* EXTRACT *
*** Block opens ***
Case classes are often preferred to simple classes by Scala developers to model data structures. However, case classes have a drawback: they can’t evolve in a binary compatible way (we can’t add or remove optional fields, nor mandatory fields with a default value).

For instance, consider the following case class definition:

case class User(name: String, age: Int)

Developers can write programs that use User, as follows:

val julien = User("Julien", 36)
val sebastien = User("Sébastien", 32)
assert(julien != sebastien)
val updatedJulien = julien.copy(age = julien.age + 1)

Let’s say that the class User is shipped in a library, and that at some point we want to add an optional field email:

case class User(name: String, age: Int, email: Option[String] = None)

This change is not backward binary compatible. The above program will have to be re-compiled with the new version of the class User, although the change is source compatible! The reason why it is not bacwkard binary compatible is because the signature of the constructor has changed, so has the signature of the copy method.
*** Block closes ***
* SOURCE DATA *
*** Block opens ***
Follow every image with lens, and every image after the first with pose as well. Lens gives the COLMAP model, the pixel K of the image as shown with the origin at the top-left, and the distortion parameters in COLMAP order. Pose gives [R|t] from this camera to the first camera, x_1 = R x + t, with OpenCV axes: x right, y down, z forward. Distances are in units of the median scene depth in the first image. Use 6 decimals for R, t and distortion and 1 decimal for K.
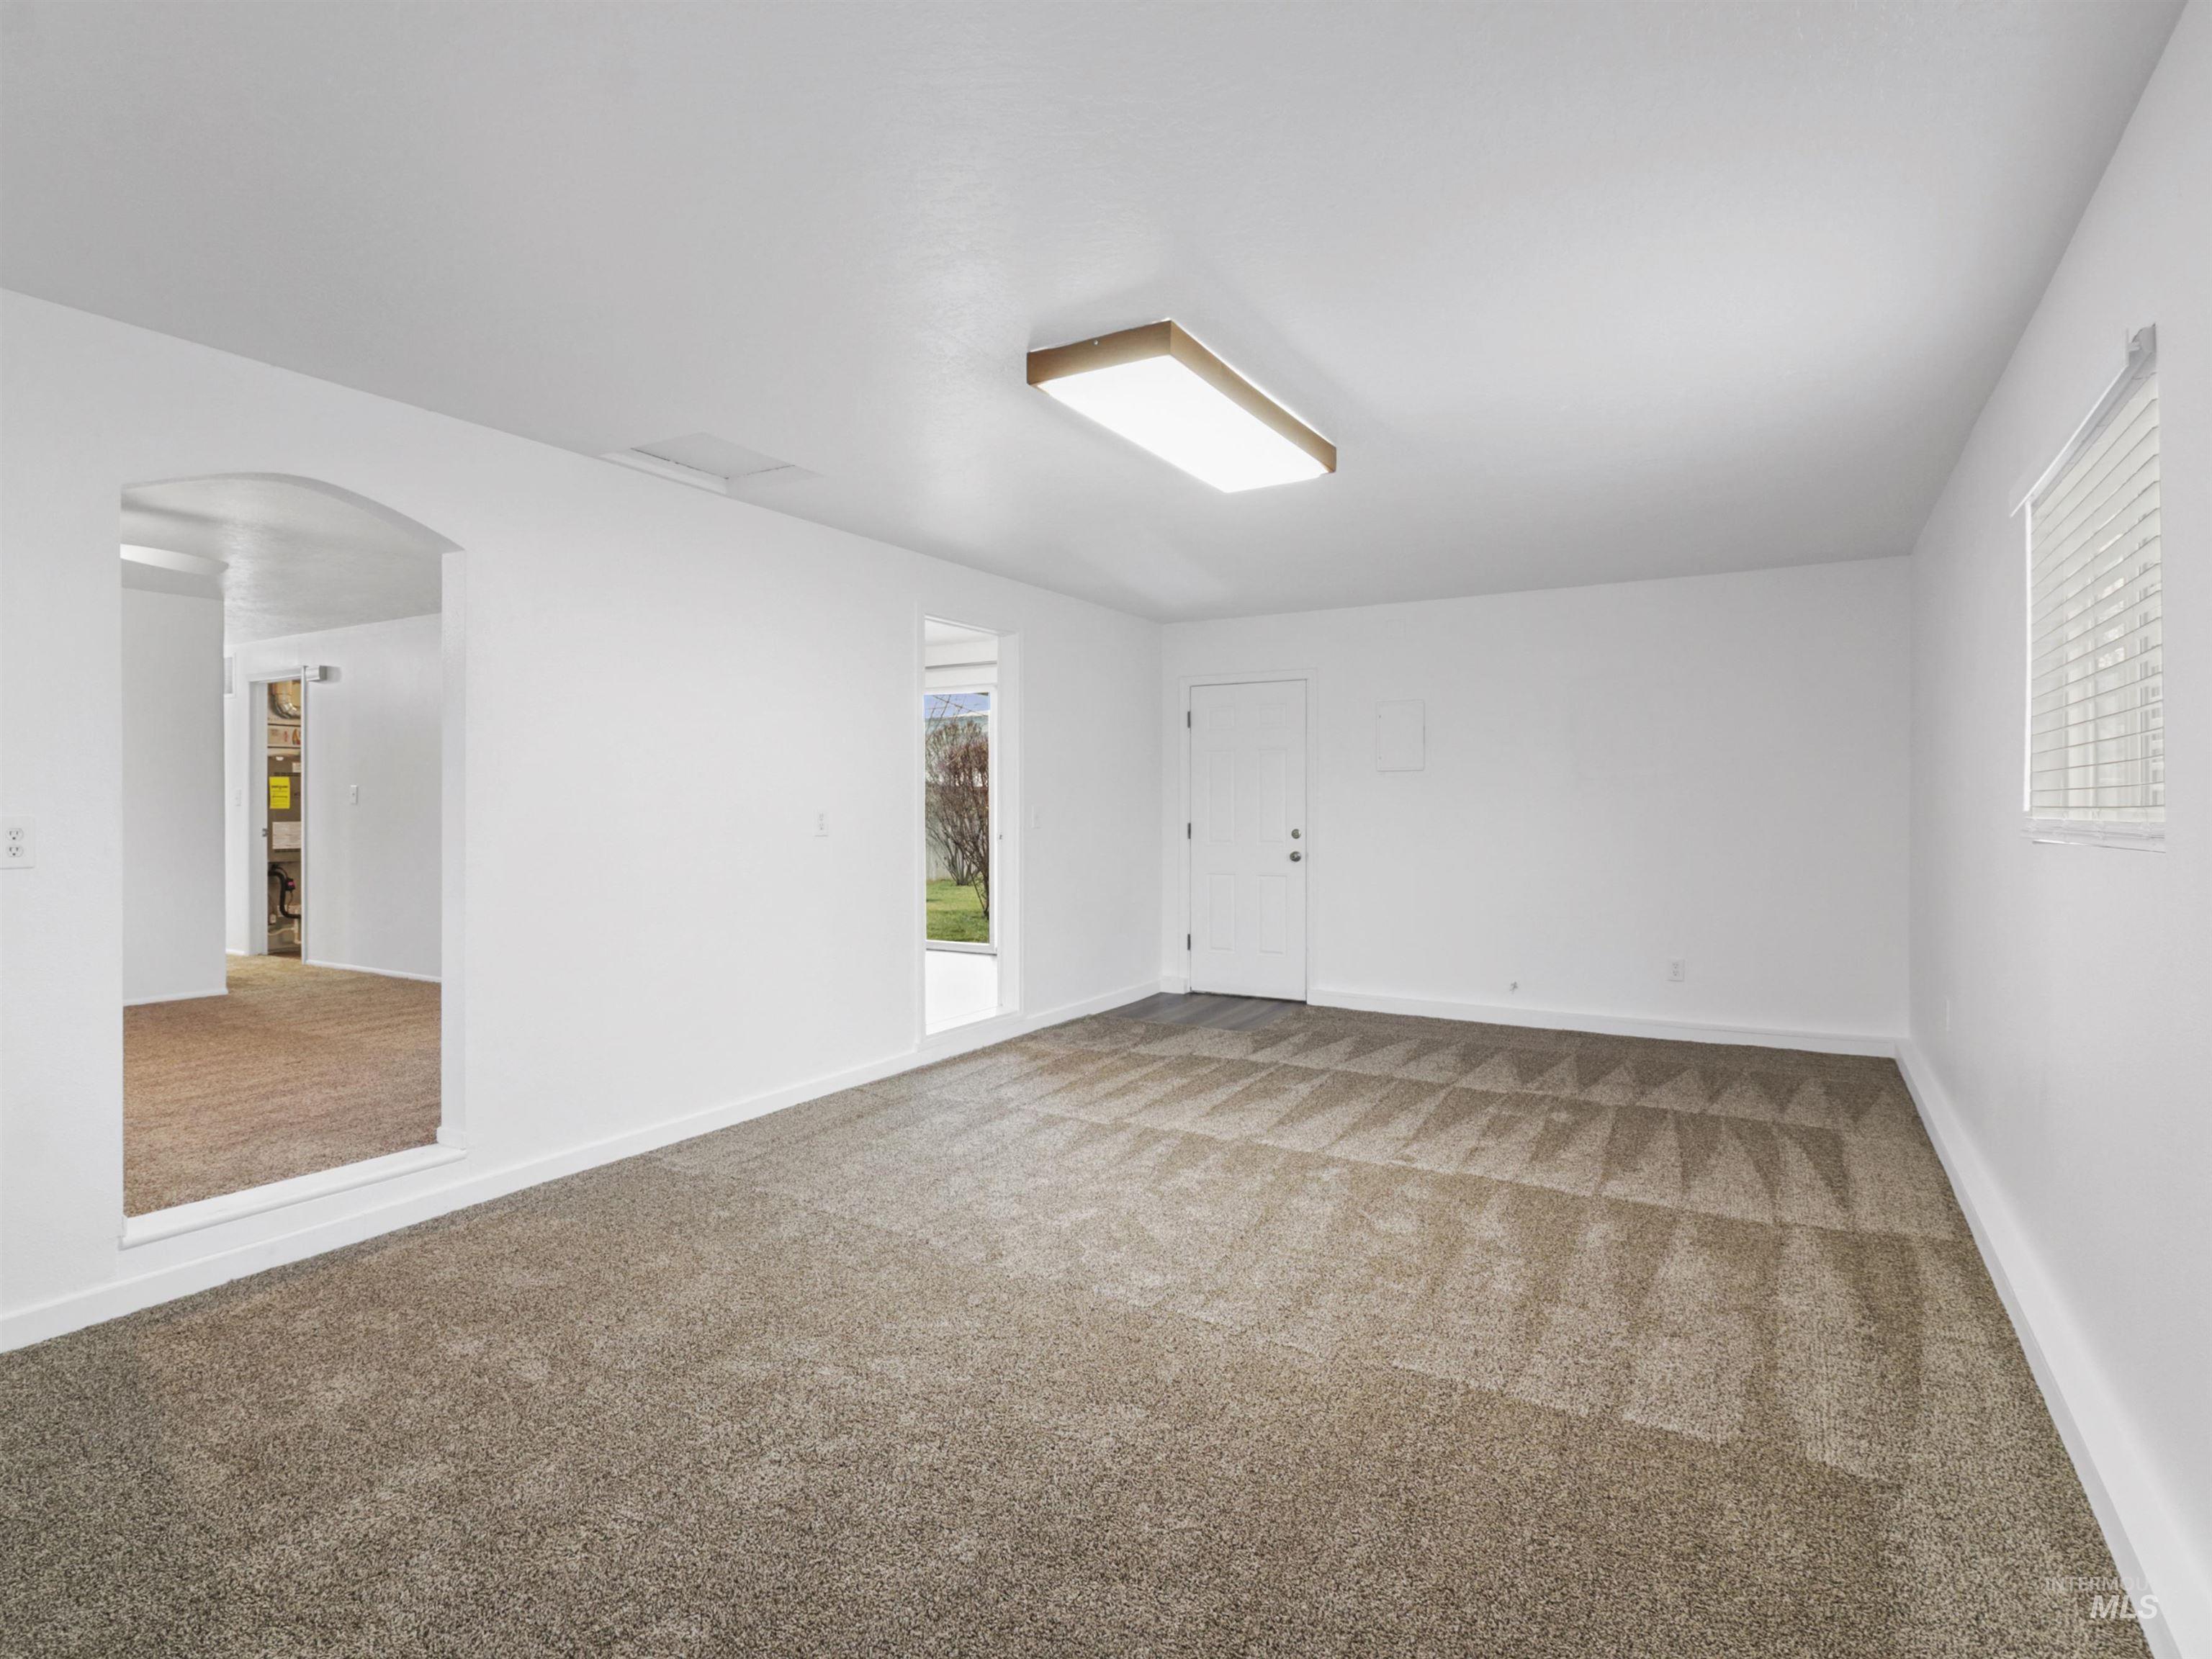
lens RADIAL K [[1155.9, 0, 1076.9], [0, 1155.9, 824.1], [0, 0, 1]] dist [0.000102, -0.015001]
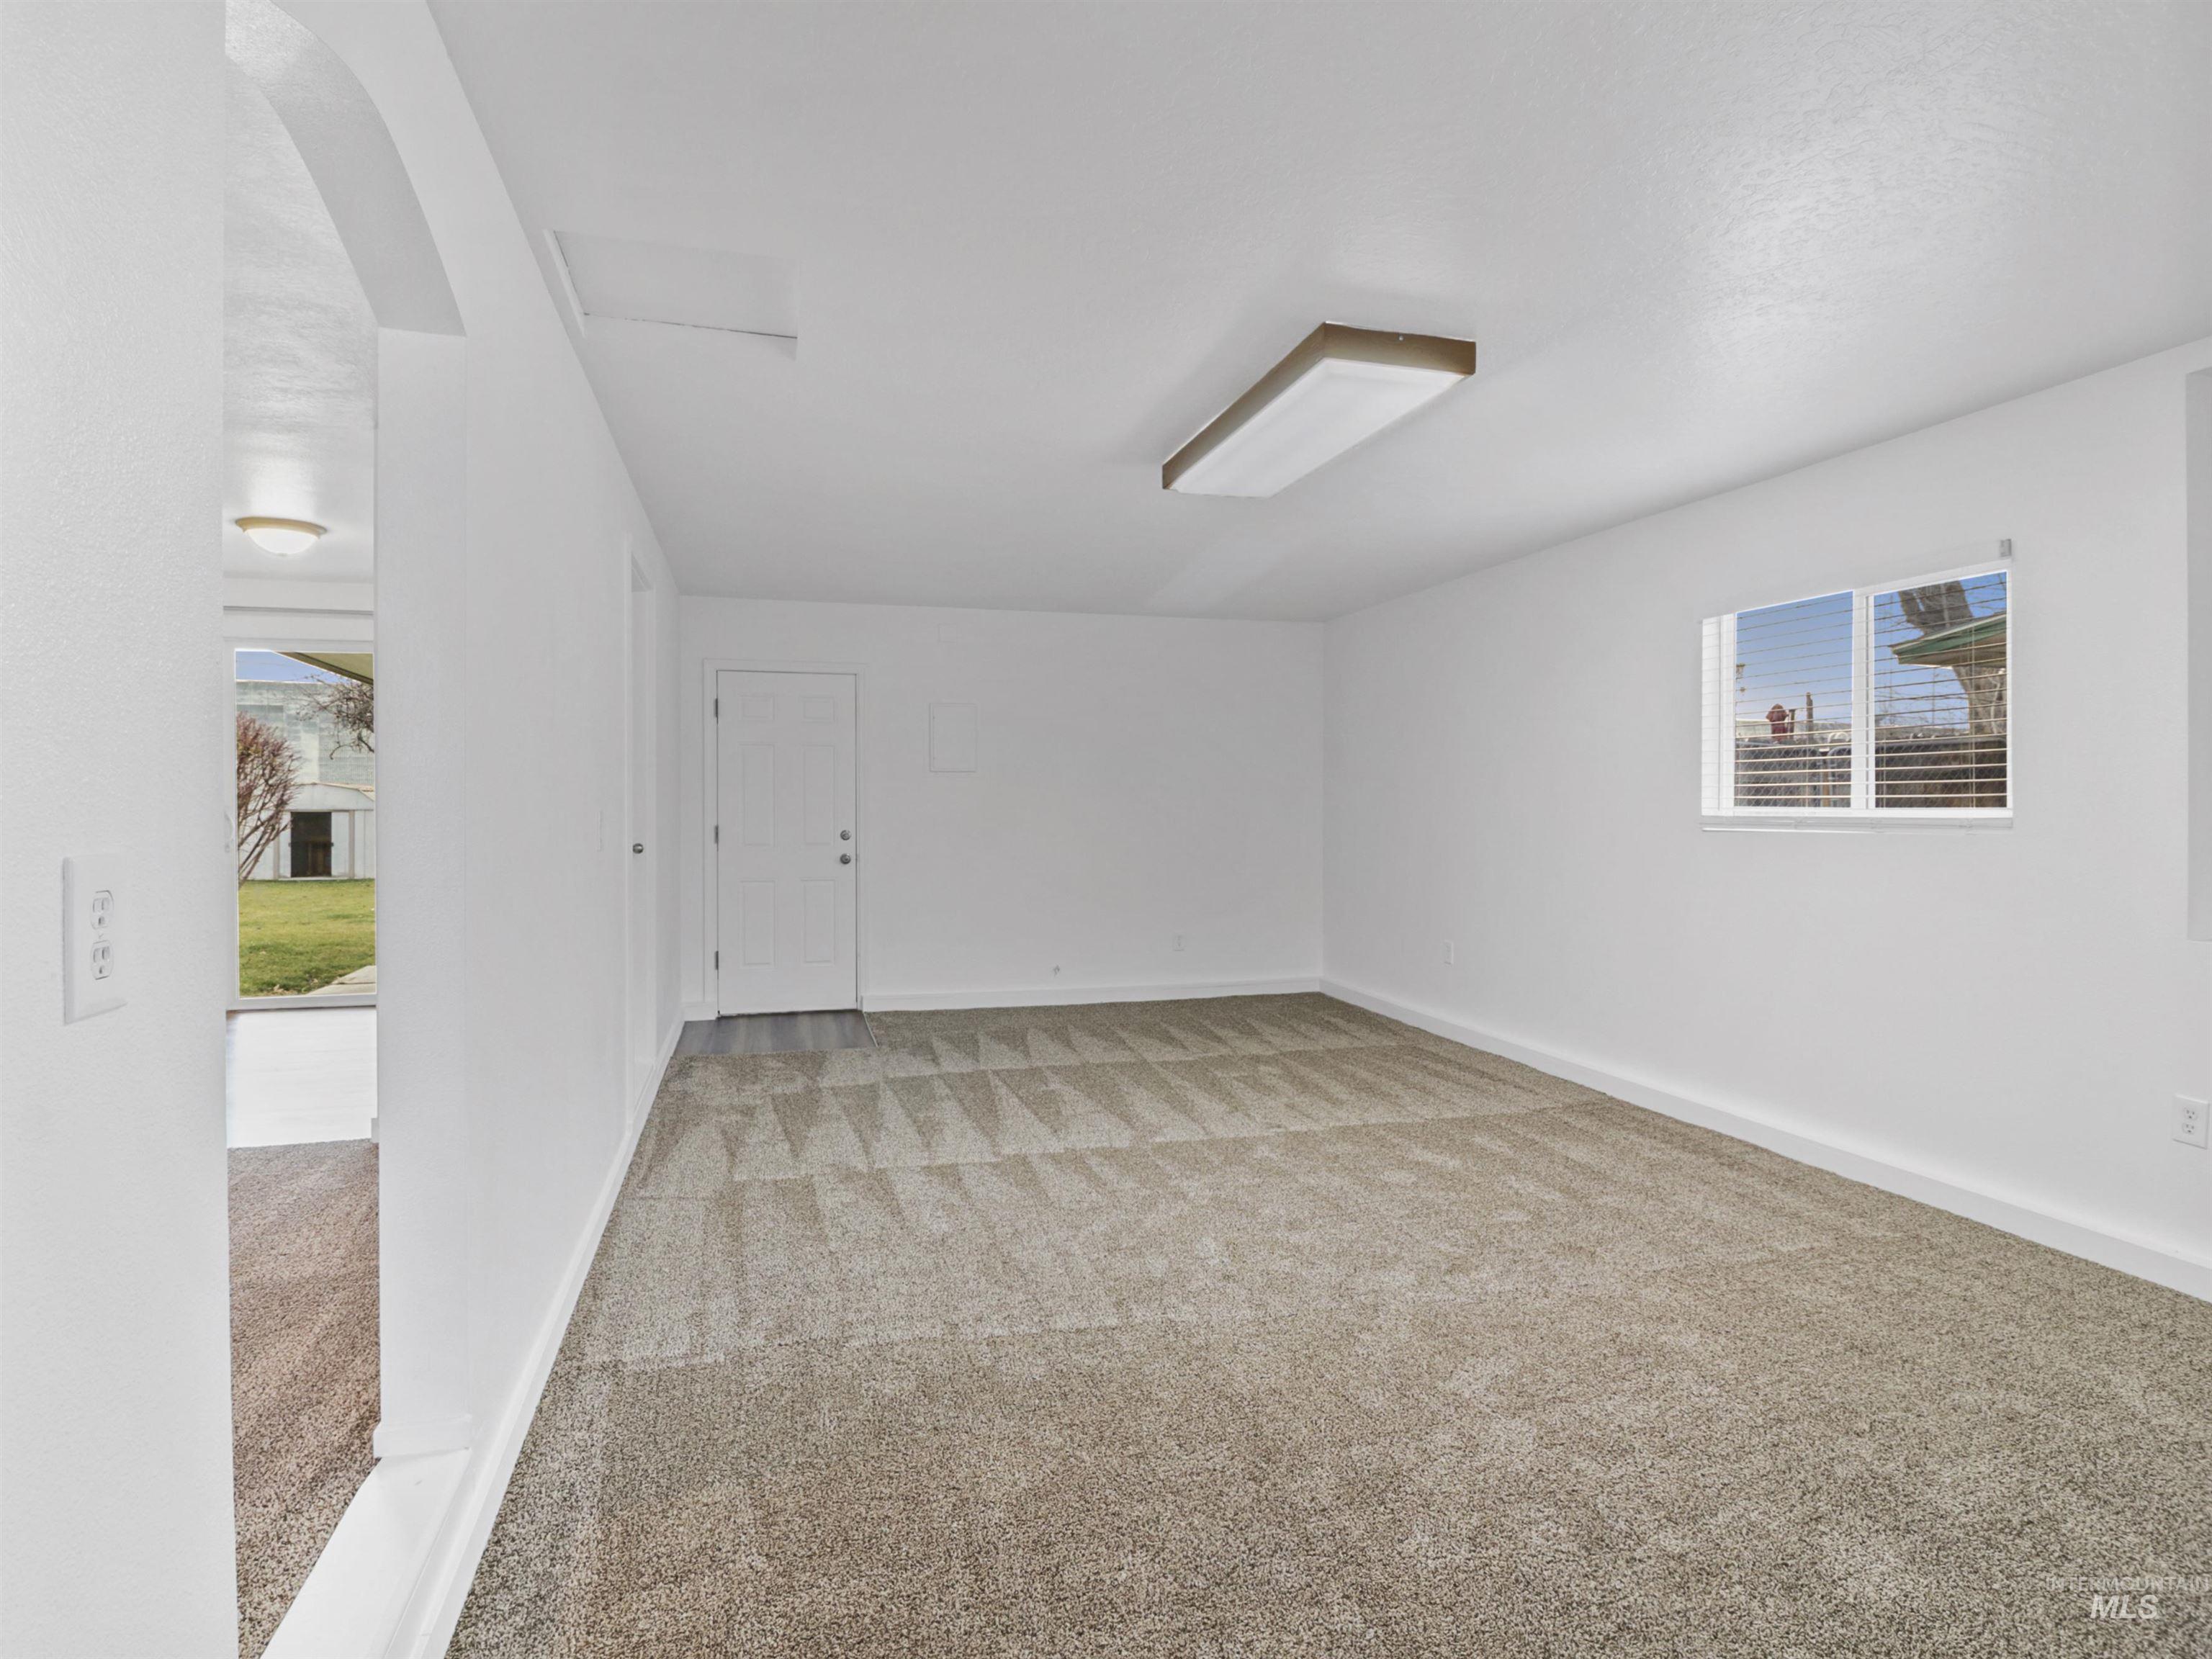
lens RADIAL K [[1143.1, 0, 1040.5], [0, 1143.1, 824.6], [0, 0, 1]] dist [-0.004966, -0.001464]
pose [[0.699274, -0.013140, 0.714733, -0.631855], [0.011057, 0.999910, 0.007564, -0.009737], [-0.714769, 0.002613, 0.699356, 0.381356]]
*** Block closes ***
* TASKS TO PERFORM *
**a)** According to the passage on Scala case classes, why is adding the optional email field to User not backward binary compatible?
**b)** Translate this sentence from the passage on Scala case classes into French: "Case classes are often preferred to simple classes by Scala developers to model data structures."
**c)** Resume the passage on Scala case classes and carry it on from its final sentence.

* RESULTS OF THE EXERCISE *
**a)** The signature of the constructor changed, and so did the signature of the copy method.

**b)** Les case classes sont souvent préférées aux classes simples par les développeurs Scala pour modéliser des structures de données.

**c)**
However, there are ways to add an optional field to a data type without breaking the binary compatibility.

Indeed, Scala developers have been using the following techniques:

code generation (e.g., contraband), which requires a build tool with a specific setup, which is sometimes not supported well by IDEs, and which makes the code harder to navigate through,
macro annotations (e.g., data-class, scalameta), which are currently dragging the adoption of Scala 3 (IMHO), and generally make the the code harder to navigate through since the macro annotations generate code that is not seen in the source files,
manually write simple classes (e.g., Scala.js, endpoints4s), which requires a lot of undesired boilerplate.

I believe there is a need for a middle ground between case classes and simple classes, with some of the features of case classes but without compromising the possibility of making binary compatible evolutions.

The features I would like to retain for data classes are the following:

field accessors
structural implementation of equals and hashCode
structural implementation of toString
Java serialization
lean syntax for creating and copying instances
support for “named field patterns” in match expressions (if it becomes implemented… Let’s put aside this item for now, since it refers to a language feature that does not exist yet)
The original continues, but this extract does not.